How much is your rear end/back worth to you?  I mean, have you seen the furniture they have in those stores?  Cheap, and cheaper.  It’s not that they import a whole lot of their own brands directly from China (not necessarily a bad thing, but quality control becomes an issue given the almost guaranteed lack of QC). Many companies source products or have manufacturing facilities in the OG Chinatown, but they either have strict QC standards, assemble chairs here, or have been working with certain factories for a long time, and would have the QC down pat…O.D. and Staples source from whomever gives them the best price.

Yes, you can get some good quality chairs there, but from what I’ve experienced and from what I’ve read, but do you really expect to get the service you deserve if something happens to the chair?
Aside from quality concerns, you cannot realistically expect great service because they are not specialists in office furniture of any kind. Help finding pens and paper and the like? Really good and thorough. Not so much for office furniture.

I am not necessarily hating on these companies – they always are reliable for good prices on office supplies – but chairs aren’t supplies.  You shouldn’t have to be buying them as much as you buy pens and paper.

Look, I go to these office supply stores for office supplies – I do not consider office chairs part of the office supplies, however.  They are more like, well, furniture.  Completely different. Just like you cannot bulk together marketing and accounting functions of a company, you can’t bulk together pens and desks (even though it makes sense they would  be, given that one is used on the other).  It’s a whole different ballgame, and the expertise in the furniture field makes all the difference.
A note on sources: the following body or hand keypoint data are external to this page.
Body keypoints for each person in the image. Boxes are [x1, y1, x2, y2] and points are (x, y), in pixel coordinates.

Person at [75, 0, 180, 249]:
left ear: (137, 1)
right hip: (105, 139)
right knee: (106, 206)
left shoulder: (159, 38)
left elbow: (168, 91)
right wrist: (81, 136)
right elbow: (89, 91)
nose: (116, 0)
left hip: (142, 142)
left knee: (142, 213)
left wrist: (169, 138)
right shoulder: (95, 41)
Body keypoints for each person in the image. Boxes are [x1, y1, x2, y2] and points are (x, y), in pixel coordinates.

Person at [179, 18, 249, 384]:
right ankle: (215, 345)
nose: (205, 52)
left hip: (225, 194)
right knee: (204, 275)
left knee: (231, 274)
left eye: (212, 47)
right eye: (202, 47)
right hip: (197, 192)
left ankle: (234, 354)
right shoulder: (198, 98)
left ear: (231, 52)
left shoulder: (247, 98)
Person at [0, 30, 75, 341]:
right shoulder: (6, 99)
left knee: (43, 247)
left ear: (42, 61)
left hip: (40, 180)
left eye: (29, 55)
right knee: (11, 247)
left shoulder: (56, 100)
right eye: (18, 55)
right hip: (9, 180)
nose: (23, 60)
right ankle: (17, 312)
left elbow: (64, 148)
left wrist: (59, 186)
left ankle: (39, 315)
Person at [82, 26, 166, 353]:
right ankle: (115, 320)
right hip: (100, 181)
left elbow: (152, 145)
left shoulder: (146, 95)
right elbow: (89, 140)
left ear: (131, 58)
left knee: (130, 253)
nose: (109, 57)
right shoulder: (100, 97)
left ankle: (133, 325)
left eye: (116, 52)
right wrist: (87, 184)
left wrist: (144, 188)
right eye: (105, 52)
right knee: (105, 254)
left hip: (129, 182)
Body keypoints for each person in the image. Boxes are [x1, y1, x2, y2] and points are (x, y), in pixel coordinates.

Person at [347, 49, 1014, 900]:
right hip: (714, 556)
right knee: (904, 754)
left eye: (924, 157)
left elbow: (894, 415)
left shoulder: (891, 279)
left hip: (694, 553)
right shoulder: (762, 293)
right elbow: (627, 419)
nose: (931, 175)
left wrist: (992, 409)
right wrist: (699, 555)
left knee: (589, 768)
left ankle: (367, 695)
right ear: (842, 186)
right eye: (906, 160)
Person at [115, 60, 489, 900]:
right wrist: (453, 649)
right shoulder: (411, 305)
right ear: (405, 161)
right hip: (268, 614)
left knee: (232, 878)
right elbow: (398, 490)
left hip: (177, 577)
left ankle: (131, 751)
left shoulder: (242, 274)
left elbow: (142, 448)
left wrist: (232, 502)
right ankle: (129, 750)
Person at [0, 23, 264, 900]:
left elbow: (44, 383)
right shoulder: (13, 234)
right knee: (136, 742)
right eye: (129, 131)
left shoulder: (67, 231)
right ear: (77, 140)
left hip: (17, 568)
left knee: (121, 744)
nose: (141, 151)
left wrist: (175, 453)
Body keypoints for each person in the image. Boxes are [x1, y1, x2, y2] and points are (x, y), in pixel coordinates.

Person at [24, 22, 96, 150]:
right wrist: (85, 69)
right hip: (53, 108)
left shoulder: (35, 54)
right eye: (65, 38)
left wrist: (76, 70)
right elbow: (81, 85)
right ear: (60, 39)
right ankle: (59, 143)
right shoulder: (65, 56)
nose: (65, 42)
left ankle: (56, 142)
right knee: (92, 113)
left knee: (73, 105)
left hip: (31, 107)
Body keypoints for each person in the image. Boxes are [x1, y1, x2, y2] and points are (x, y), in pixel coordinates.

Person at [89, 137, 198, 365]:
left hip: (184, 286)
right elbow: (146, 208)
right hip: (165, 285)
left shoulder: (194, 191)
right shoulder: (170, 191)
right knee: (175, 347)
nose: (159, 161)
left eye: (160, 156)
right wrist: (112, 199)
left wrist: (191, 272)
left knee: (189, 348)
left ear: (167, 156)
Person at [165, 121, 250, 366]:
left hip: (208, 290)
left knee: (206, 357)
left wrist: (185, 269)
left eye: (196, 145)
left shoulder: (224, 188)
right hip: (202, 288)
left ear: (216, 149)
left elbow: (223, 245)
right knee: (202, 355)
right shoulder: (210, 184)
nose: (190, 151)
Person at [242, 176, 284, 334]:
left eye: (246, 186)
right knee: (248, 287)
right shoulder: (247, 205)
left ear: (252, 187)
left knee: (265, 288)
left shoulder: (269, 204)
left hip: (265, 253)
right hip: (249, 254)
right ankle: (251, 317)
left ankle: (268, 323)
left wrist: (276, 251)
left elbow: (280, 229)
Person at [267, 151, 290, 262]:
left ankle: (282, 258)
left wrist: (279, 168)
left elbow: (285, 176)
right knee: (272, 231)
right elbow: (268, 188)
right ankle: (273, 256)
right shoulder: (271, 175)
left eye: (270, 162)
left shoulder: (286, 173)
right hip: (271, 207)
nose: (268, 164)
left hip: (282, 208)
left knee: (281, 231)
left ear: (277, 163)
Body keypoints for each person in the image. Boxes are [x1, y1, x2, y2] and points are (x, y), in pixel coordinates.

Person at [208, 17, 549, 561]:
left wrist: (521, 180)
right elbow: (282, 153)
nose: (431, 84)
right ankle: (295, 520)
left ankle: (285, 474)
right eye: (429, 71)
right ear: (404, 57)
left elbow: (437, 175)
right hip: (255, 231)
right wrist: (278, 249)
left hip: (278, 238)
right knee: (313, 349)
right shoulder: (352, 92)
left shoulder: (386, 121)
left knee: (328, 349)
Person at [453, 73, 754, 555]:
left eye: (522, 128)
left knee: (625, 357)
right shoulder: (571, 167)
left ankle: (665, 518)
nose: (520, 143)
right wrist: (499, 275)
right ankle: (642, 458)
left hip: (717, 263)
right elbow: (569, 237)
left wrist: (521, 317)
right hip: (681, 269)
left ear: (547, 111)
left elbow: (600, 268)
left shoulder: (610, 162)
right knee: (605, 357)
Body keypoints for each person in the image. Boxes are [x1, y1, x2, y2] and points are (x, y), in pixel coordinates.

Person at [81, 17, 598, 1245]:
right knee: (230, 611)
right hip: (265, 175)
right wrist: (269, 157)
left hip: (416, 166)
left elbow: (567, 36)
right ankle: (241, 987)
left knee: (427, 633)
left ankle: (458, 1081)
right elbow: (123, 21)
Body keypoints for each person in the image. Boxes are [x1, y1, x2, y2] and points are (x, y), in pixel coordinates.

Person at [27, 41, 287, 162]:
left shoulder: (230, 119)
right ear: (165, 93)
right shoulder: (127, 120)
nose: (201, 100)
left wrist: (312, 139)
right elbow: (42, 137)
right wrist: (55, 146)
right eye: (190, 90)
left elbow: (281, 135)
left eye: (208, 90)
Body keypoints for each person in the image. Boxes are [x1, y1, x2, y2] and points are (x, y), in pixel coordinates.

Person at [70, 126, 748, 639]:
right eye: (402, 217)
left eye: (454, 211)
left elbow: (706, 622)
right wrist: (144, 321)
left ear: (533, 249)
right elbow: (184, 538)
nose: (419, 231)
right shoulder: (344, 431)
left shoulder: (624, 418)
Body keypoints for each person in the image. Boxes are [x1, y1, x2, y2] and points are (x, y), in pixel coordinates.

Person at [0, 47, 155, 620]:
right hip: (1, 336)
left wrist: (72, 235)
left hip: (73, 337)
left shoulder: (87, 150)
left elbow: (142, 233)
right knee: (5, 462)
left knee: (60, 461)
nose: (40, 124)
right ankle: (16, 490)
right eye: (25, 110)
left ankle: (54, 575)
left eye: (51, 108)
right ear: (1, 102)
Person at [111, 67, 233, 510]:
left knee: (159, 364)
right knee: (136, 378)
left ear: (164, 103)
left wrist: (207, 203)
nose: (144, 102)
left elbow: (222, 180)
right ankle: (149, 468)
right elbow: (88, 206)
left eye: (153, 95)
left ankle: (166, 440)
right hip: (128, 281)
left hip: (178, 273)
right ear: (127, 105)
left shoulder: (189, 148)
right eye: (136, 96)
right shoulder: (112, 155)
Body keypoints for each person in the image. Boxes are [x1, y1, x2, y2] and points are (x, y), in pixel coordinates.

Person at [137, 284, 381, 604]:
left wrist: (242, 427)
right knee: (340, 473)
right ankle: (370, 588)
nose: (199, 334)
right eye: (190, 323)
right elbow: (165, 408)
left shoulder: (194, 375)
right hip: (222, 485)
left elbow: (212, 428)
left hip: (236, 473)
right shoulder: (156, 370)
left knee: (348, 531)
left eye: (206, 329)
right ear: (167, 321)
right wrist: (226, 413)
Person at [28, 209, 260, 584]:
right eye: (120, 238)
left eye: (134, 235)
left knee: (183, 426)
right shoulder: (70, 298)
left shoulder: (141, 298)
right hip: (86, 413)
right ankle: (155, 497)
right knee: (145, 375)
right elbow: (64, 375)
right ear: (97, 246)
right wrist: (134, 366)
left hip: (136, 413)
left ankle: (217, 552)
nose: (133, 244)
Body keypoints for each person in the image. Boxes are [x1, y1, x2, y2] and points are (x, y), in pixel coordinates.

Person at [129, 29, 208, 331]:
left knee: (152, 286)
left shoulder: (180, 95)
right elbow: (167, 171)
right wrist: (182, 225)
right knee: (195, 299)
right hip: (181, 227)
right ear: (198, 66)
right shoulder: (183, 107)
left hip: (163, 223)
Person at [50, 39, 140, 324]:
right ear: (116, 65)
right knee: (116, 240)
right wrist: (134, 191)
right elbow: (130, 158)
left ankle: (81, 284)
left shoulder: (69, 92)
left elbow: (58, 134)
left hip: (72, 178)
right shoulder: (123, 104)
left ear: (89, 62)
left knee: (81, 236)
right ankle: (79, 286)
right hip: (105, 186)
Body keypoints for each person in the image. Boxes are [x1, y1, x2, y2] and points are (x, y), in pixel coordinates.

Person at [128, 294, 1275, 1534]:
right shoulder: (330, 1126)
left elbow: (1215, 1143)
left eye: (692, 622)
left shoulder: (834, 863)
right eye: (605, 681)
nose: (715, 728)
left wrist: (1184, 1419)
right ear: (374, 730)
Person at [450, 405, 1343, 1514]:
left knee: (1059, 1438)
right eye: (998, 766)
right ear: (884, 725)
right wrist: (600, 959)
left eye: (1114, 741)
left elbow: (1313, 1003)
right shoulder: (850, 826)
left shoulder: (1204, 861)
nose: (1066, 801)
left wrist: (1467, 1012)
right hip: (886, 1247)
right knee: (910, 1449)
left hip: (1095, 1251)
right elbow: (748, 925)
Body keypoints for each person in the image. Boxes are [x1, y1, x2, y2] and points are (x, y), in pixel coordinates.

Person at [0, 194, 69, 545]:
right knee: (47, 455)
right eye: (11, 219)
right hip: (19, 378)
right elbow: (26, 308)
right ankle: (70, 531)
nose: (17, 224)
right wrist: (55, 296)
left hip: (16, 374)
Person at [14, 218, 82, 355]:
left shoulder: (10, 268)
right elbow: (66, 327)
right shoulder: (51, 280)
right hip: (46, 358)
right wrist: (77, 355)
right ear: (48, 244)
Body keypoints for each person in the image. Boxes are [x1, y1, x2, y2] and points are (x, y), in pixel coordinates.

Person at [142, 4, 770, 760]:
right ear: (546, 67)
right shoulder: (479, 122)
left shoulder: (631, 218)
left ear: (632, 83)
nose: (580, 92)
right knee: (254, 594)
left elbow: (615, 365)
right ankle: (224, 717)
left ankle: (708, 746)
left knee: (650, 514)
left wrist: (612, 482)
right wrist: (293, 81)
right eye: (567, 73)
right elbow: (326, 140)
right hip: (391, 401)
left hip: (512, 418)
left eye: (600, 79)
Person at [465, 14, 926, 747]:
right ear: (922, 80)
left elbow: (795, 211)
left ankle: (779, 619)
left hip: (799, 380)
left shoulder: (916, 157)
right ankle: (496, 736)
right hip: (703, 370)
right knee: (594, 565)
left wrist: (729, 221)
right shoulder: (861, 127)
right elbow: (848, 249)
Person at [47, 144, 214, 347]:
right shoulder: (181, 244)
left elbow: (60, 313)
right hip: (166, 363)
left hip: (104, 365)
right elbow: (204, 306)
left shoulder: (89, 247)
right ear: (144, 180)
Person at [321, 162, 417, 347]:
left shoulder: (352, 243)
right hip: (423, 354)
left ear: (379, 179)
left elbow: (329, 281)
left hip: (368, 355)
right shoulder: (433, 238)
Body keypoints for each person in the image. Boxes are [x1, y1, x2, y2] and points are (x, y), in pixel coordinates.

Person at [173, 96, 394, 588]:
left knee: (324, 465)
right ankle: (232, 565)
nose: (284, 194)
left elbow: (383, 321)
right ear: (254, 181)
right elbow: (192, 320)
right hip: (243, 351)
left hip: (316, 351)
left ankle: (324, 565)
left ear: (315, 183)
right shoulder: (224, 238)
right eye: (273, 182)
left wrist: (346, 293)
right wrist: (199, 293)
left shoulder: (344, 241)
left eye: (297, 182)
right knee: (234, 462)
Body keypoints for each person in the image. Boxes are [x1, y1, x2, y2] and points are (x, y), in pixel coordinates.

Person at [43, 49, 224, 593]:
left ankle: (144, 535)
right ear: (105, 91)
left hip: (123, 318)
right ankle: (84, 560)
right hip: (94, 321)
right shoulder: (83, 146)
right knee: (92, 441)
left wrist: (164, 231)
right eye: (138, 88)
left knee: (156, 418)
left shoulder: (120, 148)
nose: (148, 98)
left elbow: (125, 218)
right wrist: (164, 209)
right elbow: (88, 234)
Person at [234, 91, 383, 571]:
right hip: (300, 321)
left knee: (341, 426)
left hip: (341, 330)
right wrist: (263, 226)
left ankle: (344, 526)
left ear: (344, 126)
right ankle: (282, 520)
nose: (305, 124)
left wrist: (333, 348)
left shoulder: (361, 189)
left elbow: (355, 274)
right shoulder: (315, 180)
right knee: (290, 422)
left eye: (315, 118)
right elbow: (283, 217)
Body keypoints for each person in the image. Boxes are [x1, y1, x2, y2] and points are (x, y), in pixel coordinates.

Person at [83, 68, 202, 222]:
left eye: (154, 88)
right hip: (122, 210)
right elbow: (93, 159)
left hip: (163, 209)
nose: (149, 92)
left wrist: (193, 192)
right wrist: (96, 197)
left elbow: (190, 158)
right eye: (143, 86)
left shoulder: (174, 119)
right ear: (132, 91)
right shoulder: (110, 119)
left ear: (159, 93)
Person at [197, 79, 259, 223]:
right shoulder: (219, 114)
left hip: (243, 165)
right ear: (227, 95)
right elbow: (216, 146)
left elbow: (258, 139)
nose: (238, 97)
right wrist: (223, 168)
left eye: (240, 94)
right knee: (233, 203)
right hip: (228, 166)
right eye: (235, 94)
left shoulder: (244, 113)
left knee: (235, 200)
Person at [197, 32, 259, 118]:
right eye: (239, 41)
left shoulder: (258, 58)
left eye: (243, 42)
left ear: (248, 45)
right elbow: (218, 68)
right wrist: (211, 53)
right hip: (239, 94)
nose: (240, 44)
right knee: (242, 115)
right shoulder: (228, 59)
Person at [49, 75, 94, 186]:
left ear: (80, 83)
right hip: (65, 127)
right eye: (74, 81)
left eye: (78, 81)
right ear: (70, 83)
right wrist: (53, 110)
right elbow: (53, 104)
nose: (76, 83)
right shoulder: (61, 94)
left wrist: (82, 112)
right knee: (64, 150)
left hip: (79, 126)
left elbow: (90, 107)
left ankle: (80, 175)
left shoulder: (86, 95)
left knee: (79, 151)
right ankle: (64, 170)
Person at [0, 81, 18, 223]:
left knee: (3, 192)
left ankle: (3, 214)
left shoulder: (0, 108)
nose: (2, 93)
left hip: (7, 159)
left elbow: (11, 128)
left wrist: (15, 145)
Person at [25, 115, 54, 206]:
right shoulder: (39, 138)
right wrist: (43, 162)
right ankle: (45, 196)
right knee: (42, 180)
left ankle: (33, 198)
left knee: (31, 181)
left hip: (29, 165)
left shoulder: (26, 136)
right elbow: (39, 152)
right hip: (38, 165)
They sell other brands, such as Boss, that we sell.  Those are good brands.  I am just leary and weary of the own brand chairs that they have, for the QC reasons mentioned before.  I have read horror stories on blogs throughout the internet of the bad customer service and quality of these chairs bought at OD and Staples, am I sure there are many more.  Here are some blogs about this stuff: Waiting for the Other Shoe to Drop Blog, specifically one post about an OD/Staples own brand import (Swinton Trading Co.) that went horribly wrong – sort of a reunion point for people that over 2 years have had the same issue!  Or this one, mainly ranting about service: Lockergnome Blog.  So really, it is about going to people who know for whatever you need.  That is basically what I am advocating.

Ultimately though, we can blame these companies all we want, but we as consumers gotta be aware of what they can and can’t provide for us.  Understand the risk you take if you buy an office chair there.

I once bought an Office Depot Chair.  Lasted all of 1 month.  I was young, naive, and full of hope.  Now, we know better, thus we help you sit better. If you got some helpful insight, bad experiences, good experiences, whatever experiences regarding furniture and these companies, lets hear it.